Here is what I typically do:
After cell transfection is complete I lyse them in:
Modified RIPA buffer, with fresh protease inhibitors and PMSF. Incubate 1ml to each plate on ice for 10-15min. Scrap them off into an eppendorf tube, spin them down ~16000xg for 10min. Decant the supernatant and discard the pellet.
From the supernatant I take 100ul for lysate prep, add 50ul 3X Sample Buffer, boil for 5 min, cool them down and either store them at -20C or use them in a gel, still they go into -20C for storage after.
For IP's:
I use the remaining supernatant and add 5ul of my chosen antibody. I incubate this in our cold room overnight on a rocker.
The next day bring them on ice to the lab and add 50ul of Protein G Sepharose beads and back to the coldroom for 1.5-2 hrs rocking away.
Then I spin them down, aspirate off the fluid and wash x3 in modified RIPA buffer with a spin ~30sec between each wash.
After the 3rd wash I ensure all the fluid is adaquately removed without disturbing my beads, add 70ul 3X Sample Buffer, boil 5min and cool down for use or storage in -20C.
For the gel and transfer:
I pour my gel according to the % I need, pour the stacking gel once its all set I wash out my wells with a little Running Buffer and leave enough for loading my samples.

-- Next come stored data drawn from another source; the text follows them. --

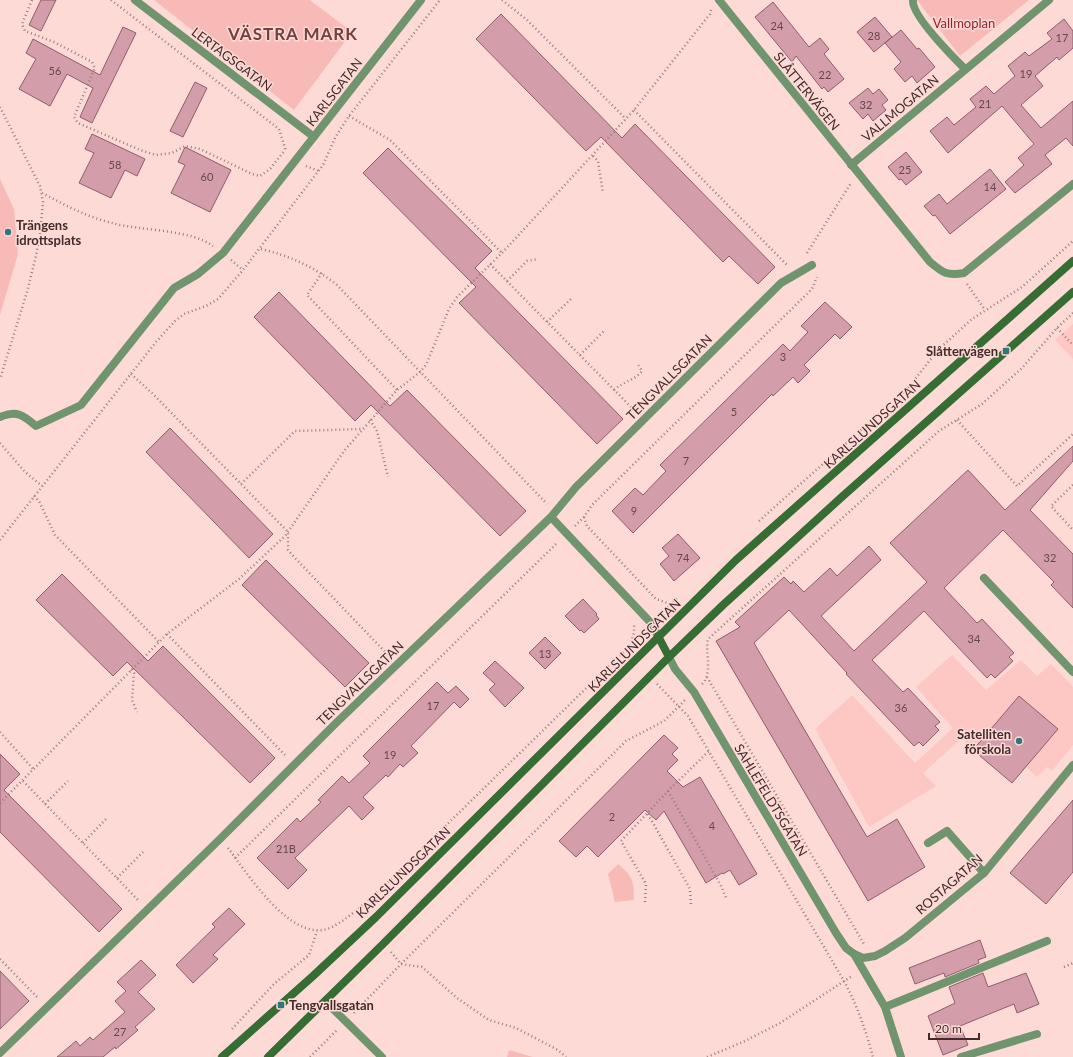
<svg xmlns="http://www.w3.org/2000/svg" width="1073" height="1057" viewBox="0 0 1073 1057" font-family="Lato,sans-serif">
	<style>
		.built { fill: #fdc7c4 }
		.green { fill: #f8bab6 }
		.building { fill: #d49daa; stroke: #8f5d6a }
		.lines { fill: none; stroke-linecap: round; stroke-linejoin: round }
		.path { stroke: #997c7a; stroke-width: 2.5; stroke-dasharray: 1 3; stroke-linecap: butt }
		.service { stroke: #70946d; stroke-width: 8 }
		.minor { stroke: #70946d; stroke-width: 8 }
		.secondary { stroke: #356d33; stroke-width: 8 }
		.poi-dot { fill: #2e777d; stroke: #fedad7; stroke-width: 1.5 }
		.labels { text-anchor: middle; dominant-baseline: central; stroke-width: 3; stroke-linejoin: round; paint-order: stroke }
		.number-label { font-size: 11px; fill: #66484a }
		.park-label { font-size: 13px; fill: #942229; stroke: #fedad7 }
		.street-label { font-size: 13px; fill: #422b2a; stroke: #fedad7 }
		.poi-label { font-size: 13px; font-weight: bold; fill: #422b2a; stroke: #fedad7; text-anchor: start }
		.district-label { font-size: 17px; font-weight: bold; letter-spacing: 1px; fill: #71413f; stroke: #fedad7 }
	</style>
	<rect width="100%" height="100%" fill="#fedad7"/>
	<path class="built" d="M 1073,324 L 1073,359 L 1055,340 Z
		M 952,655 L 986,690 L 1021,660 L 1037,676 L 1051,664 L 1073,687 L 1073,745 L 1052,771 L 1047,767 L 1037,777 L 1026,767 L 1012,783 L 973,750 L 962,738 L 923,773 L 936,786 L 869,827 L 815,729 L 852,695 L 915,763 L 953,728 L 916,687 Z"/>
	<path class="green" d="M 154,0 L 310,0 L 352,32 L 294,110 Z
		M 917,0 L 1029,0 L 960,56 Z
		M 0,179 L 14,209 L 18,254 L 0,315 Z
		M 618,864 C 633,876 634,881 634,900 L 615,902 L 608,874 Z
		M 509,1050 L 533,1057 L 507,1057 Z"/>
	<path class="building" d="M 41,0 L 56,0 L 41,31 L 29,25 Z
		M 773,2 L 809,47 L 820,38 L 829,49 L 824,54 L 844,79 L 828,92 L 824,87 L 822,89 L 796,56 L 792,62 L 755,17 Z
		M 501,14 L 622,138 L 635,124 L 775,267 L 758,284 L 729,256 L 723,262 L 601,137 L 586,151 L 476,39 Z
		M 875,17 L 892,37 L 874,52 L 857,32 Z
		M 1064,19 L 1073,31 L 1073,48 L 1059,60 L 1057,57 L 1035,76 L 1043,86 L 1021,105 L 1041,128 L 1073,101 L 1073,146 L 1066,138 L 1045,155 L 1052,164 L 1015,193 L 1005,182 L 1024,165 L 1018,158 L 1034,144 L 1002,106 L 948,153 L 930,131 L 947,117 L 954,125 L 976,107 L 970,99 L 986,86 L 994,94 L 1015,76 L 1008,66 L 1025,52 L 1029,56 L 1052,39 L 1047,33 Z
		M 123,27 L 136,33 L 92,123 L 80,117 L 93,88 L 67,74 L 50,106 L 19,89 L 36,59 L 26,53 L 33,39 L 100,75 Z
		M 901,30 L 917,49 L 919,48 L 935,67 L 917,83 L 912,76 L 905,82 L 894,69 L 901,62 L 885,43 Z
		M 195,82 L 207,88 L 183,137 L 170,131 Z
		M 868,88 L 873,94 L 879,89 L 888,100 L 882,105 L 886,110 L 873,121 L 868,114 L 863,119 L 849,103 Z
		M 92,134 L 145,159 L 137,176 L 125,170 L 111,198 L 79,183 L 94,153 L 85,149 Z
		M 185,147 L 231,170 L 210,212 L 171,193 L 185,165 L 178,162 Z
		M 388,148 L 492,251 L 475,268 L 623,419 L 597,444 L 459,303 L 476,287 L 363,173 Z
		M 906,152 L 922,172 L 906,185 L 901,179 L 899,180 L 888,167 Z
		M 990,169 L 1006,189 L 950,234 L 935,215 L 933,216 L 924,206 L 939,194 L 947,204 Z
		M 279,292 L 390,406 L 407,390 L 526,511 L 500,536 L 371,405 L 355,421 L 254,317 Z
		M 825,302 L 852,327 L 840,339 L 835,334 L 804,365 L 810,371 L 798,383 L 793,377 L 773,396 L 772,394 L 633,533 L 612,511 L 635,488 L 643,495 L 666,471 L 660,465 L 783,344 L 790,351 L 808,332 L 801,326 Z
		M 170,428 L 273,534 L 249,558 L 146,452 Z
		M 1073,446 L 1073,461 L 1030,510 L 1073,554 L 1073,608 L 1051,585 L 1054,582 L 1003,530 L 944,588 L 977,623 L 982,619 L 1014,653 L 1009,657 L 1013,661 L 995,678 L 991,674 L 987,678 L 924,611 L 872,660 L 903,692 L 908,688 L 940,722 L 935,726 L 939,730 L 923,746 L 919,742 L 914,746 L 846,674 L 847,673 L 789,610 L 754,643 L 867,837 L 897,819 L 925,867 L 868,901 L 716,641 L 740,627 L 735,622 L 784,577 L 791,584 L 793,581 L 804,592 L 830,568 L 837,576 L 869,546 L 881,560 L 821,616 L 854,651 L 927,582 L 890,543 L 968,470 L 1005,510 Z
		M 678,534 L 700,558 L 674,581 L 660,564 L 669,556 L 662,548 Z
		M 266,560 L 369,663 L 345,687 L 242,585 Z
		M 62,574 L 148,661 L 163,646 L 275,758 L 250,783 L 127,662 L 113,676 L 36,600 Z
		M 583,599 L 597,614 L 596,615 L 599,619 L 584,633 L 581,630 L 580,631 L 565,616 Z
		M 545,637 L 561,653 L 545,669 L 529,653 Z
		M 495,661 L 524,688 L 505,707 L 489,690 L 495,684 L 483,673 Z
		M 437,682 L 448,693 L 456,686 L 469,699 L 460,708 L 454,702 L 411,746 L 418,753 L 403,767 L 400,764 L 388,777 L 386,775 L 363,797 L 374,808 L 362,820 L 349,806 L 295,858 L 307,870 L 288,889 L 257,858 L 297,818 L 300,822 L 321,802 L 318,800 L 342,776 L 349,783 L 370,763 L 363,756 Z
		M 1019,696 L 1058,729 L 1012,783 L 973,750 Z
		M 664,735 L 678,748 L 672,754 L 678,760 L 667,771 L 683,787 L 700,777 L 757,874 L 739,885 L 730,870 L 723,874 L 722,873 L 706,883 L 664,811 L 656,820 L 645,810 L 598,857 L 587,846 L 576,857 L 559,841 Z
		M 0,754 L 20,774 L 4,790 L 122,909 L 99,932 L 0,832 Z
		M 1073,800 L 1073,872 L 1046,904 L 1010,873 Z
		M 229,908 L 245,924 L 213,955 L 218,959 L 193,983 L 176,965 L 215,927 L 212,924 Z
		M 980,940 L 986,957 L 978,960 L 979,963 L 945,977 L 944,973 L 915,984 L 909,968 Z
		M 141,960 L 156,975 L 138,992 L 155,1009 L 135,1027 L 138,1030 L 116,1049 L 115,1047 L 103,1057 L 57,1057 L 76,1041 L 80,1046 L 90,1037 L 93,1040 L 125,1012 L 115,1001 L 126,991 L 117,982 Z
		M 0,971 L 29,1001 L 0,1029 Z
		M 983,973 L 988,987 L 1026,973 L 1039,1004 L 1017,1013 L 1014,1004 L 960,1026 L 968,1045 L 943,1055 L 928,1016 L 955,1003 L 949,987 Z"/>
	<g class="lines">
		<path class="path" d="M 32,0 L 22,24 L 25,31 L 54,42 L 92,62 L 95,68 L 74,117 L 78,123 L 140,150 L 156,155 L 172,153 L 185,146 L 200,149 L 252,174 L 260,176 L 270,169 L 285,150
			M 111,0 L 279,129 L 286,151
			M 502,0 L 527,20 L 626,119
			M 0,107 L 40,186 L 43,202 L 40,234 L 36,256 L 27,292 L 0,379
			M 634,110 L 787,265
			M 349,116 L 390,140 L 502,253
			M 593,156 L 598,161 L 603,193
			M 306,166 L 319,171
			M 42,193 C 65,205 87,217 112,223 C 141,231 190,229 213,246
			M 261,249 C 290,256 312,266 336,284 L 547,504
			M 807,253 L 851,183
			M 231,260 L 243,270
			M 490,264 L 635,411
			M 322,273 L 307,295 L 397,390
			M 507,281 L 527,261 L 538,259
			M 967,284 L 985,310
			M 547,322 L 571,299
			M 1057,328 L 1073,345
			M 580,355 L 604,331
			M 131,374 L 151,392 L 288,532 L 288,550 L 295,558 L 389,656
			M 614,390 C 624,381 634,381 642,371 L 637,363
			M 370,420 L 377,431 L 388,477
			M 957,420 L 1017,486 L 1073,434
			M 0,443 L 25,472 L 42,486
			M 241,484 L 295,431 L 362,429
			M 1073,485 L 1051,506 L 1073,530
			M 34,496 L 39,501 L 55,535 L 159,642
			M 584,517 L 587,526 L 656,599 L 673,605
			M 759,521 L 908,388 L 938,350 L 972,319 L 1022,287 L 1073,241
			M 575,526 L 584,517 L 592,505 L 812,289 L 817,277
			M 0,540 L 156,342 L 175,321 L 184,314 L 206,306 L 218,299 L 243,270 L 323,165 L 336,136 L 349,116 L 440,0
			M 659,616 L 677,598
			M 167,634 L 286,756
			M 634,642 L 643,632
			M 627,649 C 632,641 635,634 634,624
			M 131,670 L 134,673 L 132,700 L 137,712
			M 707,677 L 864,944
			M 657,684 L 688,716 L 844,981 C 857,1005 866,1031 873,1057
			M 702,684 C 713,673 705,653 708,639 L 939,431 L 982,404 L 1022,368 L 1057,328 L 1073,313
			M 0,732 L 34,770
			M 23,781 L 139,901
			M 668,791 L 721,886 L 727,900
			M 0,803 L 167,634 L 239,579 L 285,536 L 344,451 L 397,390 L 420,372 L 426,365 L 449,309 L 457,297 L 502,253 L 634,110 L 710,14 L 711,10
			M 45,804 L 68,781
			M 648,814 L 690,889 L 691,906
			M 83,843 L 106,819
			M 228,848 C 248,874 289,940 327,929 C 343,924 368,900 381,889 L 617,658 L 624,652
			M 235,858 L 558,542
			M 117,878 L 143,852
			M 645,902 L 646,884 L 621,841 L 671,788 L 709,751
			M 391,952 L 401,964 L 422,967 L 457,998 L 489,1020 L 516,1028 L 558,1050 L 566,1057
			M 0,959 L 39,999
			M 1064,967 L 1073,963
			M 354,1013 L 401,964 L 626,741 L 664,721 L 685,700
			M 232,1029 L 274,984 L 309,955 L 317,931
			M 310,1057 L 338,1029
			M 707,1057 L 745,1041 L 780,1023 L 852,976"/>
		<path class="service" d="M 0,417 C 17,410 23,415 36,426 L 81,405 L 174,288 L 198,274 L 223,253 L 266,198
			M 984,578 L 1073,672
			M 928,843 L 947,831 L 984,873
			M 854,954 L 885,1007 L 901,1057
			M 325,1001 L 382,1057
			M 885,1007 L 1047,941
			M 961,1057 L 1037,1034"/>
		<path class="minor" d="M 135,0 L 314,137
			M 719,0 L 930,262 C 943,273 947,276 964,273 L 1073,184
			M 913,0 C 911,15 954,58 965,69
			M 851,165 L 1049,0
			M 266,198 L 421,0
			M 551,517 L 652,624 L 658,636
			M 669,657 L 675,669 L 694,692 L 836,933 L 846,948 L 854,954 L 863,958 L 875,956 L 885,951 L 905,938 L 984,873 L 1073,765
			M 0,1053 L 221,838 L 336,723 L 551,517 L 576,487 L 781,283 L 812,265"/>
		<path class="secondary" d="M 658,636 L 669,657
			M 222,1057 L 313,976 L 376,917 L 736,560 L 1073,261
			M 268,1057 L 382,945 L 669,657 L 723,605 L 844,495 L 1073,292"/>
	</g>
	<g class="poi-dot">
		<circle cx="8" cy="232" r="4"/>
		<rect x="1002" y="347" width="8" height="8" rx="2"/>
		<circle cx="1019" cy="741" r="4"/>
		<rect x="277" y="1001" width="8" height="8" rx="2"/>
	</g>
	<g class="labels">
		<g class="number-label">
			<text x="777" y="25">24</text>
			<text x="874" y="35">28</text>
			<text x="1062" y="37">17</text>
			<text x="55" y="70">56</text>
			<text x="1026" y="73">19</text>
			<text x="825" y="74">22</text>
			<text x="985" y="103">21</text>
			<text x="866" y="104">32</text>
			<text x="115" y="164">58</text>
			<text x="905" y="169">25</text>
			<text x="207" y="176">60</text>
			<text x="990" y="186">14</text>
			<text x="783" y="356">3</text>
			<text x="734" y="411">5</text>
			<text x="686" y="460">7</text>
			<text x="634" y="510">9</text>
			<text x="683" y="557">74</text>
			<text x="1050" y="557">32</text>
			<text x="974" y="638">34</text>
			<text x="545" y="653">13</text>
			<text x="433" y="705">17</text>
			<text x="901" y="707">36</text>
			<text x="390" y="754">19</text>
			<text x="612" y="816">2</text>
			<text x="712" y="825">4</text>
			<text x="286" y="848">21B</text>
			<text x="120" y="1031">27</text>
		</g>
		<g class="park-label">
			<text x="964" y="23">Vallmoplan</text>
		</g>
		<g class="street-label">
			<text transform="translate(232 59) rotate(37)">LERTAGSGATAN</text>
			<text transform="translate(807 91) rotate(51)">SLÅTTERVÄGEN</text>
			<text transform="translate(334 92) rotate(-52)">KARLSGATAN</text>
			<text transform="translate(900 108) rotate(-40)">VALLMOGATAN</text>
			<text transform="translate(669 377) rotate(-45)">TENGVALLSGATAN</text>
			<text transform="translate(872 424) rotate(-42)">KARLSLUNDSGATAN</text>
			<text transform="translate(634 645) rotate(-45)">KARLSLUNDSGATAN</text>
			<text transform="translate(360 683) rotate(-44)">TENGVALLSGATAN</text>
			<text transform="translate(771 800) rotate(59)">SAHLEFELDTSGATAN</text>
			<text transform="translate(403 872) rotate(-44)">KARLSLUNDSGATAN</text>
			<text transform="translate(949 884) rotate(-41)">ROSTAGATAN</text>
		</g>
		<g class="poi-label">
			<text x="16" y="225">Trängens<tspan x="16" dy="15">idrottsplats</tspan></text>
			<text x="998" y="351" text-anchor="end">Slåttervägen</text>
			<text x="1011" y="734" text-anchor="end">Satelliten<tspan x="1011" dy="15">förskola</tspan></text>
			<text x="289" y="1005">Tengvallsgatan</text>
		</g>
		<g class="district-label">
			<text x="293" y="33">VÄSTRA MARK</text>
		</g>
	</g>
	<path d="M929 1033v6h50v-6" fill="none" stroke="#422b2a" stroke-width="2"/>
	<text x="935" y="1033" font-size="12" fill="#422b2a" stroke="#fedad7" stroke-width="3" paint-order="stroke">20 m</text>
</svg>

Typically I can load between 10-20ul depending on which comb I've used for my gel. I try very hard not overload them to prevent leakage into the next well.
Once loaded I fillup my chambers with Running Buffer and let is go at 125V for about 45min - 1hr. I don't run it all the way to the bottom of the gel a little over 3/4.
Once complete I prep my PVDF membrane, wash in methanol, rinse in diH2O and let it hang out in 1X Transfer Buffer with 20% Methanol til I'm ready to put it on the gel.
I soak my pads and filter paper in the same buffer and start making my sandwich.
2 pads, 1 filter paper, Gel, Membrane, Filter paper, 3 pads.
I toss it in the box fill up the chambers with Transfer Buffer and let it run a minimum of 1.5hrs sometimes up to 3 hrs.
After the run I remove the membrane give it a quick run through some 1X PBS and into
1X PBS/Tween-20 0.1% w/ 1% BSA solution overnight in the cold room.
Next day 1hr primary ab usually 1:2000 dilution
PBS/Tween wash 15 min
1hr secondary ab between 1:5000 and 1:10000 dilutions
3, 15min washes in PBS/Tween
Let set in 1X PBS while I prep the ECL
And still all I get are non-specific crazy, wild bands!
This is from memory with quick references to my available protocols. I think it best reflects my flow.